To show our willingness to help solve the drug problems,we started a drug-confiscation scheme. When the door staff searched customers and found Es, dope, coke, whatever, the drugs were given to Ang, who put them in a safety-deposit box that was then locked in the safe. I’d harass her for it all the time, Pandora’s box, I called it, saying ‘gimme gimme’, dying to see what I could find inside, rooting around like a ferret. The doormen would even tip me off: they’d say, ‘I just handed over ten Es,’ and I’d nag her for them, enjoying the wind-up.

She took her job seriously, though, and always refused (mainly telling me to ‘fuck right off’).Happily,since I didn’t know the safe combination, there was nothing I could do.

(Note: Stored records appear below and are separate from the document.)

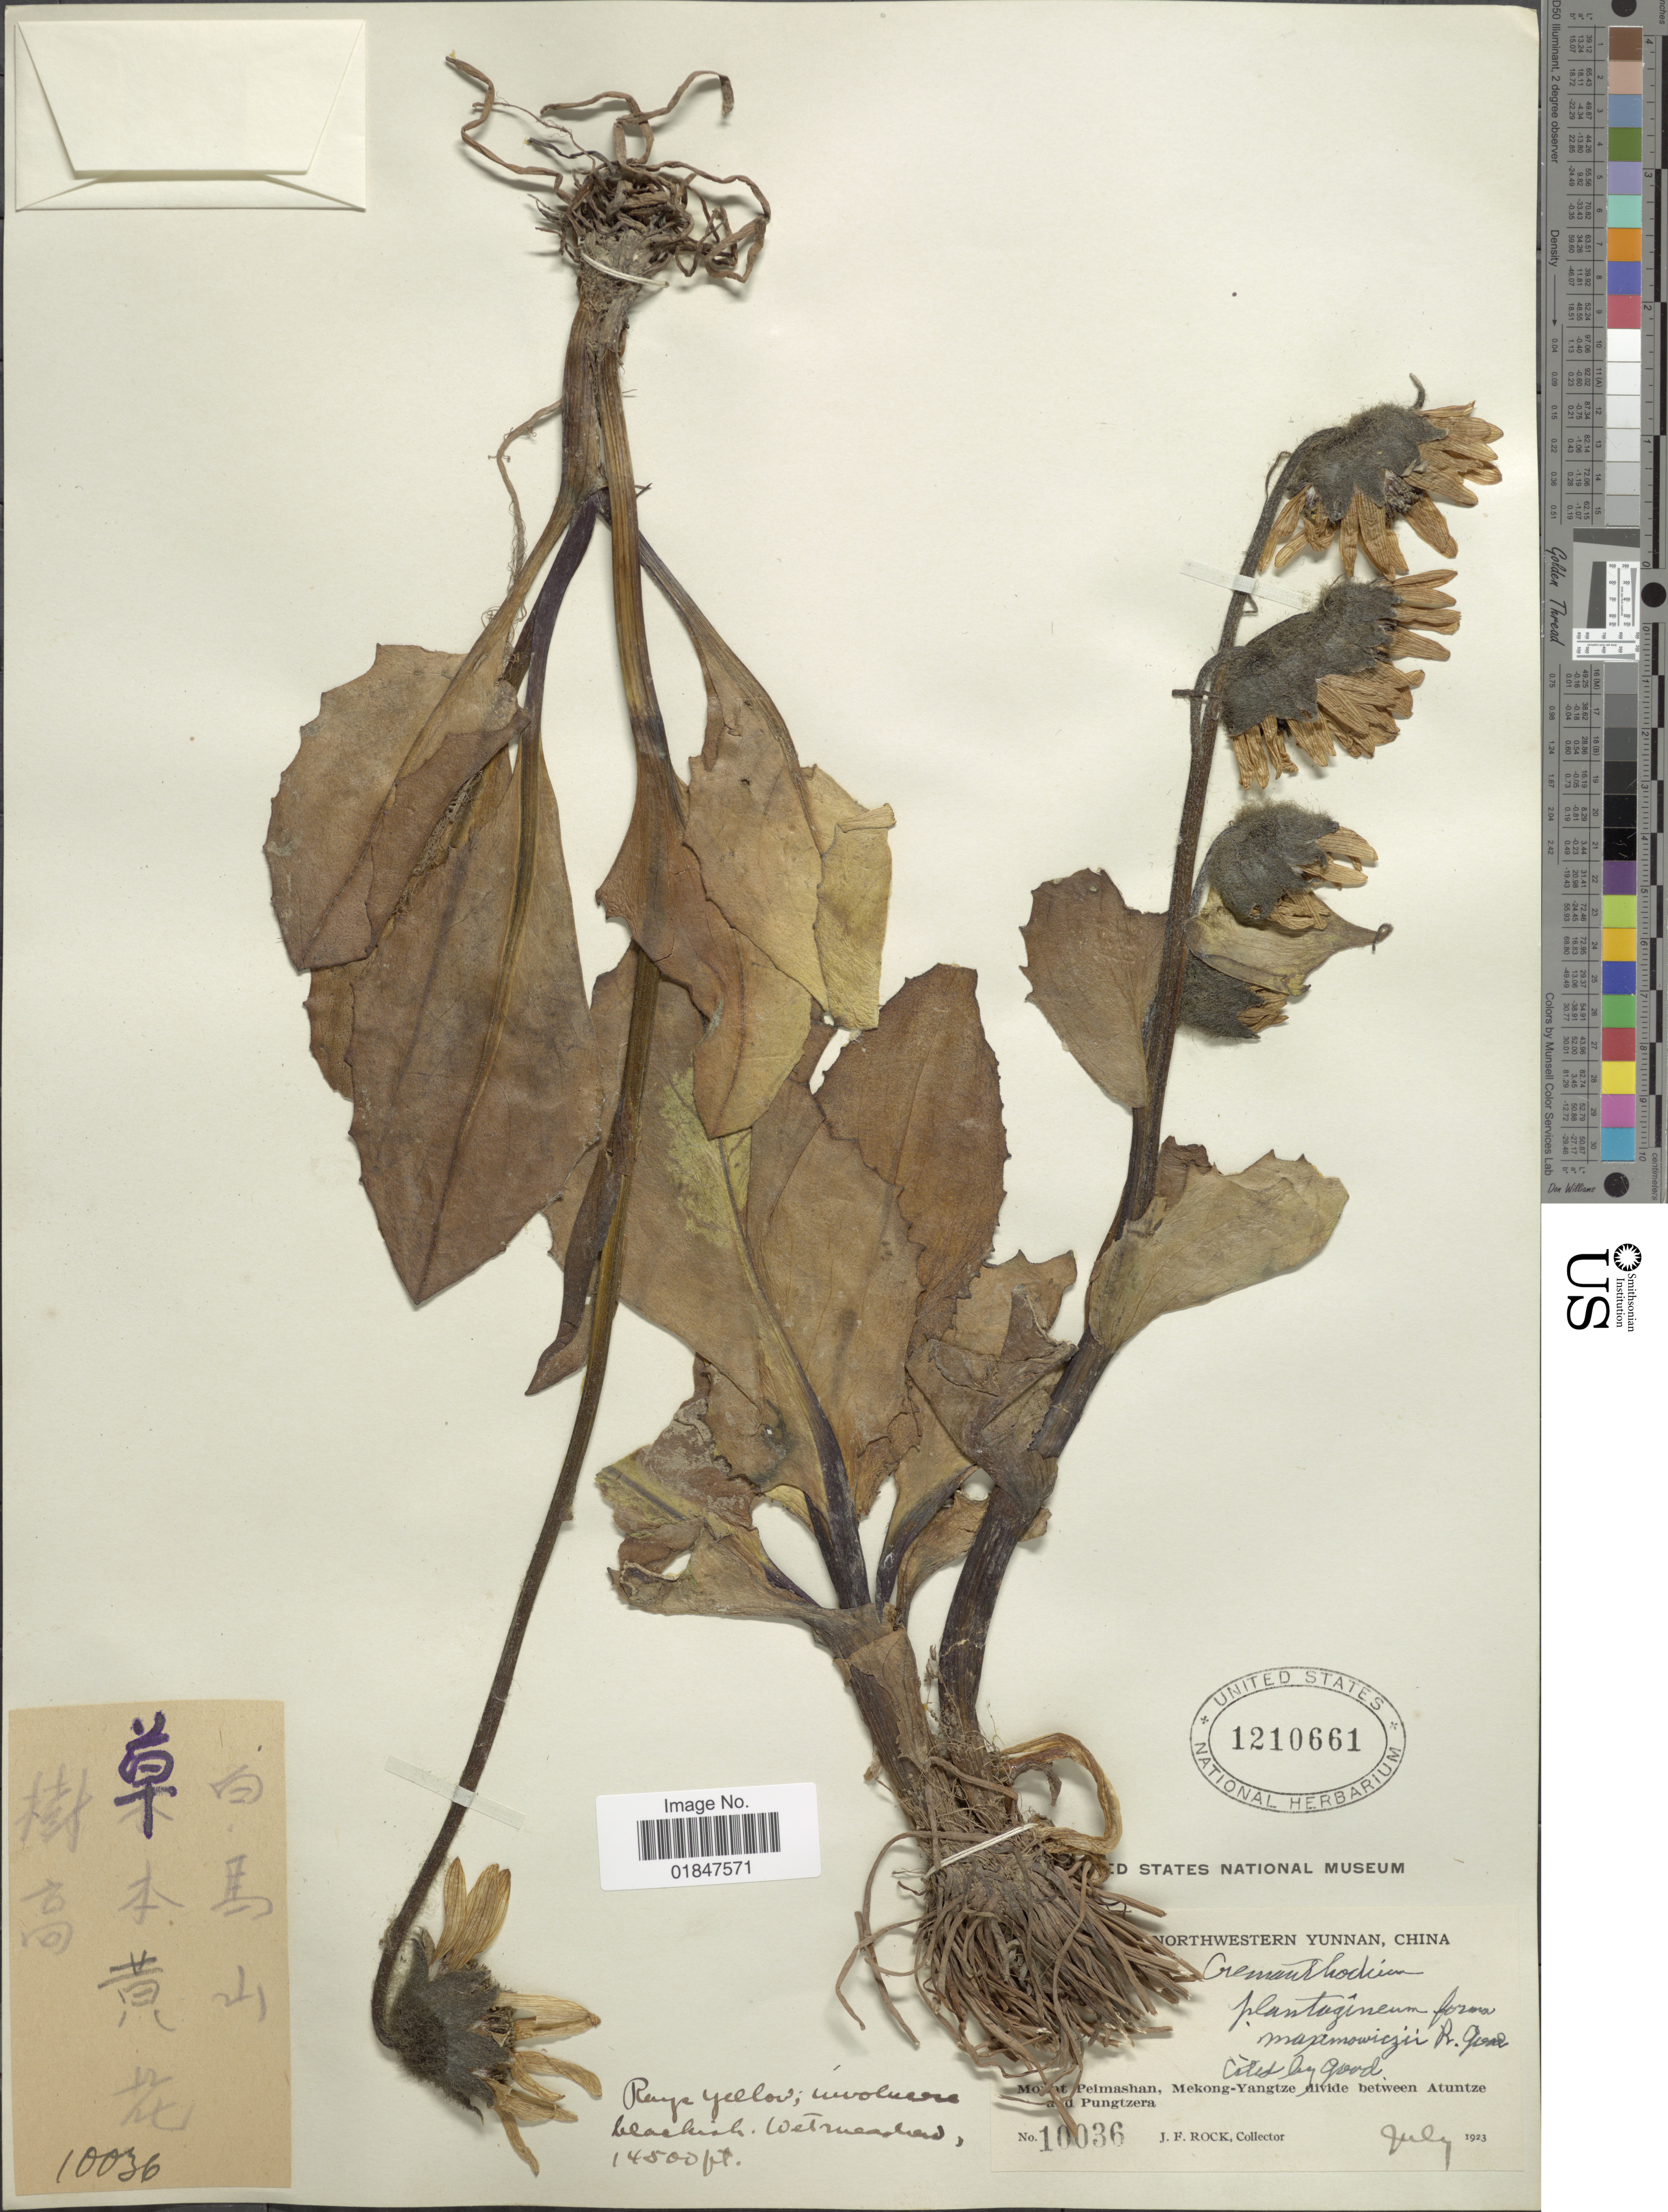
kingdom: Plantae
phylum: Tracheophyta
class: Magnoliopsida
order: Asterales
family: Asteraceae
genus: Cremanthodium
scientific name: Cremanthodium ellisii var. ellisii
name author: (Hook. f.) Kitam.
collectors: J. Rock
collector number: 10036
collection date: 1923-07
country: China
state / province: Yunnan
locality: Northwestern Yunnan, Mount Peimashan, Mekong-Yangtze divide between Atuntze and Pungtzera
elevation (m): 4420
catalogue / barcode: US 1210661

Each Monday she’d remove the drug box from the safe and take it down to the police station. Before long, the police decided that she was putting herself at risk not only of being robbed en route but also of being arrested for transporting controlled substances. At that point they decided to come by and pick them up from her; this lasted a week, after which time she had to mither them constantly to come and collect the drugs. She’d sometimes be forced to destroy them, the stockpile having built up for weeks.